Samples were centrifuged within 3 h of collection. Serum samples were stored at −40°C until assay. After determining total ropivacaine concentrations in serum, unbound ropivacaine concentrations were determined in ultrafiltrate in three samples per patient: the sample with the highest total concentration as well as the samples taken immediately before and after. The highest concentration of these three measurements was taken as Cumax for each individual patient.

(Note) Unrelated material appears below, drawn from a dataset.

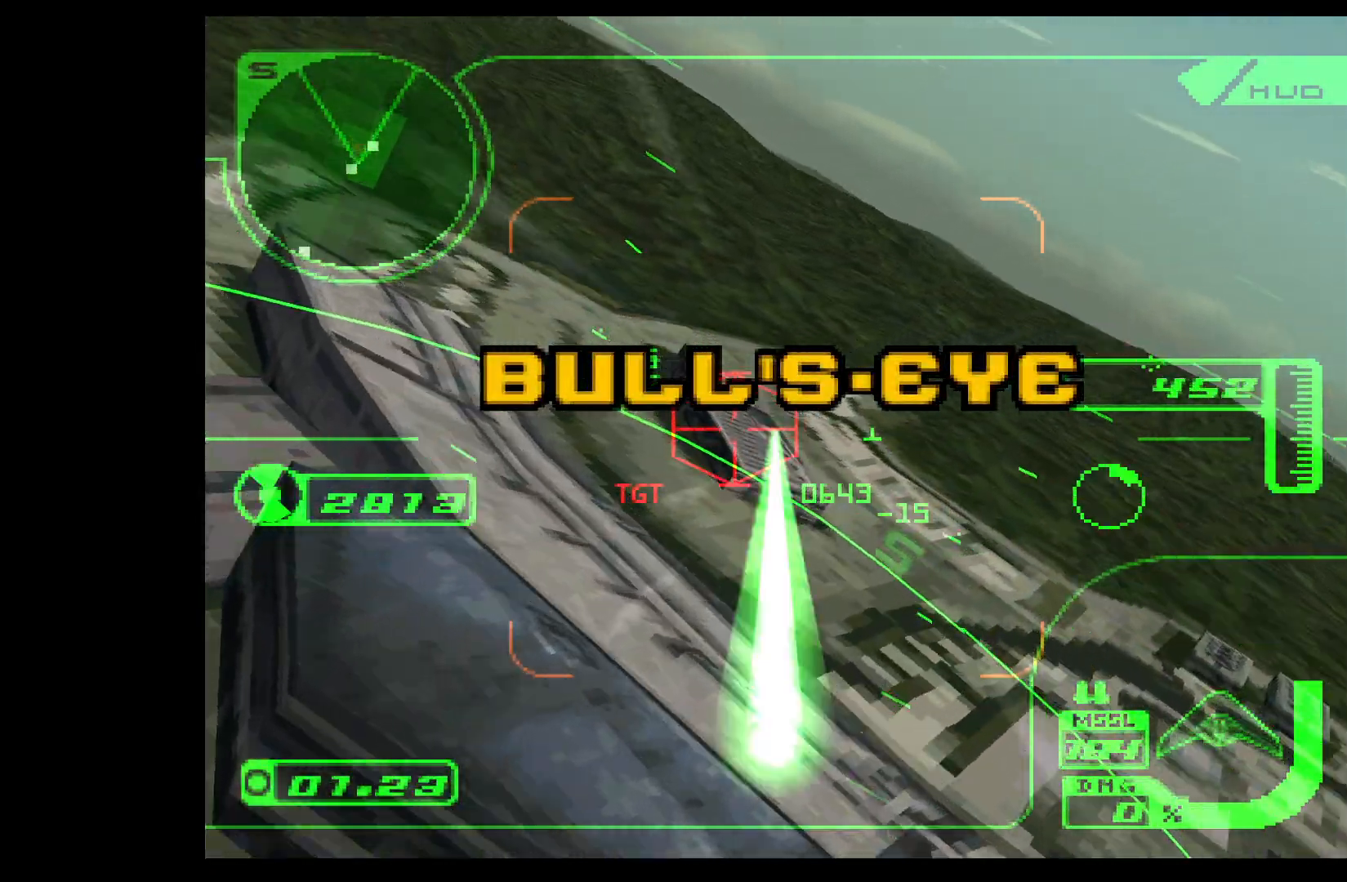
{"buttons": ["R1"], "left_stick": "center", "events": [[33, "left_stick", "down"], [150, "left_stick", "down-right"], [250, "L2", "up"], [333, "R1", "down"], [483, "CROSS", "up"], [483, "left_stick", "center"]]}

Analysis of ropivacaine in serum and in ultrafiltrate (free concentration) was performed by the Laboratory for Toxicology, Therapeutic Drug Monitoring and Pharmaceutical analysis of the Department of Hospital Pharmacy at the University Medical Center Groningen, Groningen, the Netherlands. A triple quadrupole Quantum LC/MS/MS system with a Surveyor MS pump and a Surveyor Plus autosampler (Thermo Scientific, Breda, the Netherlands) was used.
To obtain protein-free ultrafiltrate, 300 μl serum was added to a Centrifree ultrafiltration device (Millipore, Amsterdam, the Netherlands) and centrifuged at 1000 g in a 33° fixed angle centrifuge for 10 min.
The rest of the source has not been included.